> MATERIAL FOR THE TASK:
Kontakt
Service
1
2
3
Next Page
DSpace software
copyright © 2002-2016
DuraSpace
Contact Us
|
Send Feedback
---
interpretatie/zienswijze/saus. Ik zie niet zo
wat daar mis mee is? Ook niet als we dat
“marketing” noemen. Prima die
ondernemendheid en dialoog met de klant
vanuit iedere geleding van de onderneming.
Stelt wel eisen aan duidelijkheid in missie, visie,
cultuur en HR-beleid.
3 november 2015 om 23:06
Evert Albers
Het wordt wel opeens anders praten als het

> PROBLEM DESCRIPTION:
Scan the material for lines that hold the word "niet", then say how many there are and nothing else.

> TASK RESULT:
2